Nine Entertainment Co has criticised Facebook after a fake advertisement impersonating the media company’s masthead The Sydney Morning Herald surfaced on the social media website promoting a fake iPhone giveaway.
The Facebook post, which came from a scam page falsely claiming to be the Herald, claimed an Apple warehouse had caught fire and the popular technology company had given away “more than 2369 undamaged iPhones across Australia”.
The NZ Herald was hit by a similar fake article started by Russian scammers in November. This also involved cloning the news organisation’s website to try and get victims to provide credit card details and PIN numbers through advertisements for $1 iPhones. The scam had also claimed there was a giveaway after a fire and directed users to a fake Apple site.
Nine-owned New Zealand news website Stuff was the subject of a scam in 2015, with a webpage created imitating the website promoting an article headlined “How Kiwis Are Getting The Brand New iPhone 6s For Just $1”.

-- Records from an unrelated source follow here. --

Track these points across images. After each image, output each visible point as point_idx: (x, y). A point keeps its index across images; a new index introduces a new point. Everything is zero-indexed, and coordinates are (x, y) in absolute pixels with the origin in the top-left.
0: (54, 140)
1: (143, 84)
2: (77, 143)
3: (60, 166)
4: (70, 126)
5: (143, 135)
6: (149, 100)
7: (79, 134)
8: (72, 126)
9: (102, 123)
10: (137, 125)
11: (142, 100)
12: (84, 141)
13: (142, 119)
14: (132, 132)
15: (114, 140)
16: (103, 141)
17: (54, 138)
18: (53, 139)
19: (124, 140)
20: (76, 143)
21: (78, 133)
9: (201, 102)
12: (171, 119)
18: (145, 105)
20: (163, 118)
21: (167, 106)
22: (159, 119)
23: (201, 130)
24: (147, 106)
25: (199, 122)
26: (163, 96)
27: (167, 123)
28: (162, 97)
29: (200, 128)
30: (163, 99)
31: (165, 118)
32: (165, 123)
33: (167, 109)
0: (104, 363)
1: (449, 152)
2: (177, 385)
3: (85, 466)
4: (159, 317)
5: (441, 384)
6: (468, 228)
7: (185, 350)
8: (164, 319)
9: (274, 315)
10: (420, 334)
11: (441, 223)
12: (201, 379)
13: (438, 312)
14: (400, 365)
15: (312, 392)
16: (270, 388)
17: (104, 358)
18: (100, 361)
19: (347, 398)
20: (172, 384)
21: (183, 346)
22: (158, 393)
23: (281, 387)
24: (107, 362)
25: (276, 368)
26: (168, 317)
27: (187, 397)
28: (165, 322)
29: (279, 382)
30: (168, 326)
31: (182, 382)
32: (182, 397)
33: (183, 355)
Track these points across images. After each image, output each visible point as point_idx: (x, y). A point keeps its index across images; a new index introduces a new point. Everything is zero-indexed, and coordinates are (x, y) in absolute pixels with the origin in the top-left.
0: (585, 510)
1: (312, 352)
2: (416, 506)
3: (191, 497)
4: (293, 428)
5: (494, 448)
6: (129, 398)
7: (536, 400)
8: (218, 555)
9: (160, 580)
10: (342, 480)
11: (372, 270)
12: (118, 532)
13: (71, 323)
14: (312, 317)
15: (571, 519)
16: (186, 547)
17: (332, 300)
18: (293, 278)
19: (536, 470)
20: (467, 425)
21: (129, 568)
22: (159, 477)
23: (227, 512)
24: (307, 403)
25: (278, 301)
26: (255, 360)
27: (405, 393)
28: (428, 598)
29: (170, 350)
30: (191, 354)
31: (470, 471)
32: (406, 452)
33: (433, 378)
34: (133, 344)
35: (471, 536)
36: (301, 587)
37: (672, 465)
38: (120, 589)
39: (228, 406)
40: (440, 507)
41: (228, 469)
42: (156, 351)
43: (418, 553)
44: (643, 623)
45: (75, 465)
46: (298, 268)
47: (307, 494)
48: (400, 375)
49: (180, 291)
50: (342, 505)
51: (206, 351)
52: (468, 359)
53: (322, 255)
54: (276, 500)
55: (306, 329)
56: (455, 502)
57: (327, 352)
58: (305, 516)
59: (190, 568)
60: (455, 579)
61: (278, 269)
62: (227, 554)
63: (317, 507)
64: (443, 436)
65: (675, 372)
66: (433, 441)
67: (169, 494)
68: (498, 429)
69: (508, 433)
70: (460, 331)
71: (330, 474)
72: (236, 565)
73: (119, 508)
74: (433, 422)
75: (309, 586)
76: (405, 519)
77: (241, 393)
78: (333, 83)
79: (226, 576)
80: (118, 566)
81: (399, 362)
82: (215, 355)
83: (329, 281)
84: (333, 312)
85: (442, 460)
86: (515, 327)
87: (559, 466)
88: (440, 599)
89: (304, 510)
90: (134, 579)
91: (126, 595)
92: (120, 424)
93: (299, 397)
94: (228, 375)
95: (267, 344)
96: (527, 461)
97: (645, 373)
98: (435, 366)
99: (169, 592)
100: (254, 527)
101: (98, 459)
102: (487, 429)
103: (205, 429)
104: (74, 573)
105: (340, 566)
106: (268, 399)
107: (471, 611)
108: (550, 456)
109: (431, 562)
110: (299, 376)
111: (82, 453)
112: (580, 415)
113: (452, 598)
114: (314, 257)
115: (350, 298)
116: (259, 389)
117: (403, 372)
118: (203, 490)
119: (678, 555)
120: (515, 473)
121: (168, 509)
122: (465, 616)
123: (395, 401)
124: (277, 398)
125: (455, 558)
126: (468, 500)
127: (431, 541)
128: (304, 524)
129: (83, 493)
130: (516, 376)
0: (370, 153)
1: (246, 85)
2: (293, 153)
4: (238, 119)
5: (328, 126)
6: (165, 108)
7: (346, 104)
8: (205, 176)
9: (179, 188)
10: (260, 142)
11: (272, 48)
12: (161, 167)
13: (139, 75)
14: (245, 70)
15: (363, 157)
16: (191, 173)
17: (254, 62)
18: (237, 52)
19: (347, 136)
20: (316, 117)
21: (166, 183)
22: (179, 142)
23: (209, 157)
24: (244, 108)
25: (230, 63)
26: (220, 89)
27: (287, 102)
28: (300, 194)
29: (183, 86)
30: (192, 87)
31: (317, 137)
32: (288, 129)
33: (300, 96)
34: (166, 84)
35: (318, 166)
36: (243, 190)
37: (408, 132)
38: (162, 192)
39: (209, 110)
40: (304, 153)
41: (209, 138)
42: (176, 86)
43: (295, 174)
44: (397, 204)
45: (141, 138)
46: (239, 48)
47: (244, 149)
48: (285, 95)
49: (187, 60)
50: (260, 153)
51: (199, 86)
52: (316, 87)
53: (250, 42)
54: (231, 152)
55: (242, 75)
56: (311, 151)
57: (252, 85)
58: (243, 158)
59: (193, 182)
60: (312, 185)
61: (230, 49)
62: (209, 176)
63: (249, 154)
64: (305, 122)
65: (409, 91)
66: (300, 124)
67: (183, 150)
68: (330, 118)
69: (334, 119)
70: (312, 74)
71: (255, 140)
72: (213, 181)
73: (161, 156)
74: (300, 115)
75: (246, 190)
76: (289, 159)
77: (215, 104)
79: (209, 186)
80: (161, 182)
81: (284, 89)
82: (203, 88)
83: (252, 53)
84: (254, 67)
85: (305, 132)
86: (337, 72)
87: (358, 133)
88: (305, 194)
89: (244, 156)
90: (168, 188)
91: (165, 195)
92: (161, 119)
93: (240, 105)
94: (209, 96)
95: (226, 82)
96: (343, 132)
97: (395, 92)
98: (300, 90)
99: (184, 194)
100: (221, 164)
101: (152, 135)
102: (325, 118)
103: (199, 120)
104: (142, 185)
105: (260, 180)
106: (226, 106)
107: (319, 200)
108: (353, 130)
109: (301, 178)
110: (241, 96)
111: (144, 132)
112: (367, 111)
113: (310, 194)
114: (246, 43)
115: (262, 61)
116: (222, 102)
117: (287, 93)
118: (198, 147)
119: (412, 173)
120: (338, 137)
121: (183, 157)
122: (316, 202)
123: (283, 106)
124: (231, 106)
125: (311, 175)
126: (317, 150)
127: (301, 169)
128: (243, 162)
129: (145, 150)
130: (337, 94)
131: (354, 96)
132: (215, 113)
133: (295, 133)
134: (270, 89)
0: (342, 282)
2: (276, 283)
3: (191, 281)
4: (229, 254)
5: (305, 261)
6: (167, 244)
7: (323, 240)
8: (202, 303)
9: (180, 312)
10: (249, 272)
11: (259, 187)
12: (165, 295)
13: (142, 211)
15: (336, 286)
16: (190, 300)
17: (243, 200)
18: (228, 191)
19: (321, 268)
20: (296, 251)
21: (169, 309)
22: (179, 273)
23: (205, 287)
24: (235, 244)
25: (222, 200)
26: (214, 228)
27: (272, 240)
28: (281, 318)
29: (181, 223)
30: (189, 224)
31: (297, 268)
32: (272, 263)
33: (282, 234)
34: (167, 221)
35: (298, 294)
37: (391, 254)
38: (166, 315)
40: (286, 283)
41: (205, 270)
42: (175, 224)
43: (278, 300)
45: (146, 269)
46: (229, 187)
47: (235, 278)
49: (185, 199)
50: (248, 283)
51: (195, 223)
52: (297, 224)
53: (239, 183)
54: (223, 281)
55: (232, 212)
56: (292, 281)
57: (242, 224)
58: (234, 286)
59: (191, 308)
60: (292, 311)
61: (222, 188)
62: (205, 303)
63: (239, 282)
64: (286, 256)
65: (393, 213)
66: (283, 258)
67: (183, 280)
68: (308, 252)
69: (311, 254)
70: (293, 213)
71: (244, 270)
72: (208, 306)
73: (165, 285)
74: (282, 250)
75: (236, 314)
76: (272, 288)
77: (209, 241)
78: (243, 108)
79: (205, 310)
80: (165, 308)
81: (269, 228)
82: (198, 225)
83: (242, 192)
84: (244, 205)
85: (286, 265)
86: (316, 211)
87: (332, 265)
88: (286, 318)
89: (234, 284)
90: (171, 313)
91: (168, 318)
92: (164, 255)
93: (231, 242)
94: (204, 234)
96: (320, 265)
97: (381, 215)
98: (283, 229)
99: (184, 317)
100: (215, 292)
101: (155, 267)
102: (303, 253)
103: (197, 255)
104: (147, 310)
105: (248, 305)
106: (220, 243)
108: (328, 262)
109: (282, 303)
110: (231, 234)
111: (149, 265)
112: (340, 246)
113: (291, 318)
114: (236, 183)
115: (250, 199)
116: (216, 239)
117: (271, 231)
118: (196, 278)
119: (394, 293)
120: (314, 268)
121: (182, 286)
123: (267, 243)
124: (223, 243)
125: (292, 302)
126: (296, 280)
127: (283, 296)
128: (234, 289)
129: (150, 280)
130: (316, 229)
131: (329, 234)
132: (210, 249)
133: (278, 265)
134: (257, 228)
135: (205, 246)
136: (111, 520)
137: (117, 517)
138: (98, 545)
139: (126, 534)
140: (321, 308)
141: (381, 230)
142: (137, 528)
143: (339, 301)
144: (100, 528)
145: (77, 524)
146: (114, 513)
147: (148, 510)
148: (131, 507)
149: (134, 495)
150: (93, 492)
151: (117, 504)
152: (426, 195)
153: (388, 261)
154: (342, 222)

A Nine spokesman said the media organisation “consistently report fake ads on Facebook that misuse our news brands or on-air talent”.
“So far we have had only very limited success in getting the platform to crack down on these scams,” the spokesman said in a statement.
The fake ads look remarkably similar to posts from the real the Herald Facebook page but there are a few key differences – real Facebook posts by the Herald are made through a verified account which is signposted by a small blue tick next to the title and the website address in the ad is not a www.smh.com.au address.
Nine reported the iPhone giveaway scam to Facebook this week and has previously criticised the social media behemoth for failing to act quickly enough to stop fake ads impersonating on-air talent like Eddie McGuire, Georgie Gardner, Shelley Craft and Deborah Knight.
Scam advertisements were one of the issues investigated by the Australian Competition and Consumer Commission during its inquiry into the social media and search giants, with the final report warning this type of exploitation was rapidly increasing. The government has agreed to the consumer watchdog’s recommendation for a digital services ombudsman and will start a pilot program to handle a range of user complaints, including from those affected by online scams.
A Facebook spokesman said that these scams were not allowed on the social media and site and were removed when the business became aware of the posts.
“In this instance, we’ve removed several pages and associated ad accounts from our platform for violating our policies,” he said.
“We take strong action to ensure the integrity of our platforms, which means not just suspending and deleting accounts, pages, and ads, but also taking legal action against those responsible for violating our rules.”
Facebook filed a lawsuit in California this month against a Hong Kong-based company and two individuals for running deceptive advertisements promoting counterfeit products and diet pills.
The spokesman said new detection models had been built to help find similar scam advertisements and reports made by users helped improve these systems.